[Start of section]
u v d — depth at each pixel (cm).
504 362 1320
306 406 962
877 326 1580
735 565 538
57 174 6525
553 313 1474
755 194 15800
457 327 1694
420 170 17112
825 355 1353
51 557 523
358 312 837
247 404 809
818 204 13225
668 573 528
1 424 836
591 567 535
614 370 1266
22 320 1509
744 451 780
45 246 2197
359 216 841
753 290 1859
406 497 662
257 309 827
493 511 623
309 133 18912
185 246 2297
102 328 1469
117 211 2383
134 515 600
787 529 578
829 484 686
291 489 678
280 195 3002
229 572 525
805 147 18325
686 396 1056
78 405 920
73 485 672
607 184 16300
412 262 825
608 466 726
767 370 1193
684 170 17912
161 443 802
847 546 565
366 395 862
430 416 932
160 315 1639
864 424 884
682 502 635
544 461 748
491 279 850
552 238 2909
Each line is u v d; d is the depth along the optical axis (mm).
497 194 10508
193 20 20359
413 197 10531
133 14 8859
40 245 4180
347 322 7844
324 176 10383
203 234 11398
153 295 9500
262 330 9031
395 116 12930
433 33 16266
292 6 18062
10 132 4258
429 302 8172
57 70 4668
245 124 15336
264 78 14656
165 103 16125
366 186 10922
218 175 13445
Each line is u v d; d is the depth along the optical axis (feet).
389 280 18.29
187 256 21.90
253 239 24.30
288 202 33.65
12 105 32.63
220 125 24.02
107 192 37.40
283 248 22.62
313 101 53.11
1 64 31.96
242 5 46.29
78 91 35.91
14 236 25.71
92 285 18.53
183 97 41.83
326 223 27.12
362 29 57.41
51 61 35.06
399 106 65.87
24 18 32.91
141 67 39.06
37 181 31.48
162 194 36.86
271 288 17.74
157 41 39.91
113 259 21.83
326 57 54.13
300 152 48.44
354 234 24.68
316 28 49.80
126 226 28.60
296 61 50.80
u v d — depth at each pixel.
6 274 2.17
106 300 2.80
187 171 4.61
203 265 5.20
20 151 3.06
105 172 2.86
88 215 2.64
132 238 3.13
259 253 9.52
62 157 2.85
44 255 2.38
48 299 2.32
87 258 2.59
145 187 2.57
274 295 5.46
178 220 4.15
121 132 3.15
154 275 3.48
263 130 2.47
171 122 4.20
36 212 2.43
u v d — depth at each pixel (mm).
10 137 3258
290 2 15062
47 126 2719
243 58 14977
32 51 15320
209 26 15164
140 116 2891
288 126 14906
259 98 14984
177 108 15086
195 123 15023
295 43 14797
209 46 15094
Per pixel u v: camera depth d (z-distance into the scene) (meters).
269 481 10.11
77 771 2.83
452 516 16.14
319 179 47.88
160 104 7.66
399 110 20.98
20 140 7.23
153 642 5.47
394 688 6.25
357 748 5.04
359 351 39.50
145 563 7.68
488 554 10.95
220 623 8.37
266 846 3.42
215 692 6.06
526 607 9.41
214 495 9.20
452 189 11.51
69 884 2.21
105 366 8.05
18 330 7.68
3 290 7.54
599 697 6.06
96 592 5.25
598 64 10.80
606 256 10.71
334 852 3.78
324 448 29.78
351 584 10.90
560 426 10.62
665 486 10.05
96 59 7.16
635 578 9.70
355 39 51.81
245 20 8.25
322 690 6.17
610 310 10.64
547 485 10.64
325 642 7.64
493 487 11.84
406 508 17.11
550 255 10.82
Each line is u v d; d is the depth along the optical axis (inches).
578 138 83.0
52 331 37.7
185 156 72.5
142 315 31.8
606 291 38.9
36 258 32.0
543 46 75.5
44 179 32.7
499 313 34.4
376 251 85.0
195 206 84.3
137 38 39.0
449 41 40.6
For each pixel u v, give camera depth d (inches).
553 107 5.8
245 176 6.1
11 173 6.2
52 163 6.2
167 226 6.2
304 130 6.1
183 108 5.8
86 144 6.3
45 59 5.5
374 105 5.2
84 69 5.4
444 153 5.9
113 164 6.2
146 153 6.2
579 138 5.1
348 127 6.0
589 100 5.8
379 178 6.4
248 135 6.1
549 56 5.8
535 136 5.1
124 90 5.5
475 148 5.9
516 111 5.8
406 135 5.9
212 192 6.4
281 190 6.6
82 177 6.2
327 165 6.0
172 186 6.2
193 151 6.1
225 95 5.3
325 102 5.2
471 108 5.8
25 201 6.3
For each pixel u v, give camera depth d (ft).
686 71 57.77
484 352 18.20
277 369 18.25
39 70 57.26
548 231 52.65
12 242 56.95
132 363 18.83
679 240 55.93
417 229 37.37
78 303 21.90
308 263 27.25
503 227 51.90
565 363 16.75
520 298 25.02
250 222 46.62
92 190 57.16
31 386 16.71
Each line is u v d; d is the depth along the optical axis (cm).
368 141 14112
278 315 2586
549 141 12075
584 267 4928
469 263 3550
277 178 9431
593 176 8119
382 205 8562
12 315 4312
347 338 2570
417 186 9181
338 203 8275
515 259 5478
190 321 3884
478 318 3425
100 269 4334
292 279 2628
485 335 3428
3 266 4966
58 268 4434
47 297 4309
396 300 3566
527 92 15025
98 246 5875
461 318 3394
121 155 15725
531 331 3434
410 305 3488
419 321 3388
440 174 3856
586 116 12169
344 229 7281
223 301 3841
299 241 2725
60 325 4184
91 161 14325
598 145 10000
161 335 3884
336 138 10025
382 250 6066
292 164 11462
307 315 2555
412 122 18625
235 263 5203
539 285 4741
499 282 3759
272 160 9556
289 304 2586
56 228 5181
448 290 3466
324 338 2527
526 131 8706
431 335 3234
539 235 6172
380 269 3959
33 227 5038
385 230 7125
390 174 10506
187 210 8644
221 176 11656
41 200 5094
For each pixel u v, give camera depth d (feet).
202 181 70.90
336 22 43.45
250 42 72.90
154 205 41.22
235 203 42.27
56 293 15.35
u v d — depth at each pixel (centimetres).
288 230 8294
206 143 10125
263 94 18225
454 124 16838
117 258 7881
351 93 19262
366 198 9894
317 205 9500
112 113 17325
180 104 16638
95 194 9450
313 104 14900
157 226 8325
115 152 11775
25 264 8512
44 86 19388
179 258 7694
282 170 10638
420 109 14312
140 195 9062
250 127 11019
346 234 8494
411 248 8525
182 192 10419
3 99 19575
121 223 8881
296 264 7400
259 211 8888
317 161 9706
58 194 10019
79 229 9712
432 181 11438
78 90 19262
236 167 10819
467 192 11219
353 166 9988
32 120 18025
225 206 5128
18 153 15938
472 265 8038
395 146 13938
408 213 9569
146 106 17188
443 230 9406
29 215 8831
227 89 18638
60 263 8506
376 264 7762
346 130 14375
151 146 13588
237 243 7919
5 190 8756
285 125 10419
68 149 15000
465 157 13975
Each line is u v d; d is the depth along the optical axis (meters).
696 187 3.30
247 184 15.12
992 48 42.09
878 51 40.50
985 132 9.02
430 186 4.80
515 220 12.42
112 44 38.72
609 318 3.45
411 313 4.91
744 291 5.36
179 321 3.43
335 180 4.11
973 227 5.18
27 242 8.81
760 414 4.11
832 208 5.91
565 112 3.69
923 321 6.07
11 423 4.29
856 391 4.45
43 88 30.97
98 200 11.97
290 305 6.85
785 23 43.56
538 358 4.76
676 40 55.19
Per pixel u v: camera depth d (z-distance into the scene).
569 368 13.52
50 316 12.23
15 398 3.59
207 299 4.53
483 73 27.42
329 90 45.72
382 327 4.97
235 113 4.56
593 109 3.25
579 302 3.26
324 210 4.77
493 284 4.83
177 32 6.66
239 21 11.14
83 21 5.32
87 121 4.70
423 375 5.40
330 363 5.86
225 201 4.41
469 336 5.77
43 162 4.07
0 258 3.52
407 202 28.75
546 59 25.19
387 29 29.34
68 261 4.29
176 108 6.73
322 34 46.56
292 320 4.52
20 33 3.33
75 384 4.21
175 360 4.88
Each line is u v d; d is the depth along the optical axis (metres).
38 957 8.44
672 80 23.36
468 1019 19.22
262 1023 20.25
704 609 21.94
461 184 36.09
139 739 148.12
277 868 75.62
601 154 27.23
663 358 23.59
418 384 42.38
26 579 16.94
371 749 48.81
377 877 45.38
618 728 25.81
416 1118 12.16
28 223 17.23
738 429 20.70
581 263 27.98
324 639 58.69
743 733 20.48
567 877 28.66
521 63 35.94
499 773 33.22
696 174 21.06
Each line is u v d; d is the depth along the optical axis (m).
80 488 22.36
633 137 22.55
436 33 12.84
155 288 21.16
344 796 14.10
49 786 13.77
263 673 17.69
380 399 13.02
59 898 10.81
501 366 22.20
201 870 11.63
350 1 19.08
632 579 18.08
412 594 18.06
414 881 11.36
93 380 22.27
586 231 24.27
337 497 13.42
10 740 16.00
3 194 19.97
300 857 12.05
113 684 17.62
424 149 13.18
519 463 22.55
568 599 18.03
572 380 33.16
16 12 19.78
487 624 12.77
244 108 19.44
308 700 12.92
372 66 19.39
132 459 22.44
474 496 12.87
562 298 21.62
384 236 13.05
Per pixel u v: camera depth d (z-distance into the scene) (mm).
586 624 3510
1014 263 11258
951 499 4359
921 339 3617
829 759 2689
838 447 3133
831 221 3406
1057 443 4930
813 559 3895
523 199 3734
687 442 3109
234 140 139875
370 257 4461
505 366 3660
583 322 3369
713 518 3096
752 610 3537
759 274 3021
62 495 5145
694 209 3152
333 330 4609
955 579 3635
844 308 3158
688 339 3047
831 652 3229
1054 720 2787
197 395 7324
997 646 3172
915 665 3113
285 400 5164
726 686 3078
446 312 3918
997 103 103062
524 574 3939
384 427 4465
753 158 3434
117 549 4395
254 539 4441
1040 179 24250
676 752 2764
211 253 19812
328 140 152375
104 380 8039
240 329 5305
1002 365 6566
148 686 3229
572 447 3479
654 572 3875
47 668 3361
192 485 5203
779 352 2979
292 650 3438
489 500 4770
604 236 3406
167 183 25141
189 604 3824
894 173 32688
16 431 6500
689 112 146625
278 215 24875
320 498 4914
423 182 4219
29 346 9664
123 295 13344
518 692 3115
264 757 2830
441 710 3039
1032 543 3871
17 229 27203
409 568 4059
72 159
[End of section]
**Your assignment**
The job here is to find each line above with the word "scene" and copy it.

**Answer area**
Per pixel u v: camera depth d (z-distance into the scene) (meters).
Per pixel u v: camera depth d (z-distance into the scene).
Per pixel u v: camera depth d (z-distance into the scene) (mm).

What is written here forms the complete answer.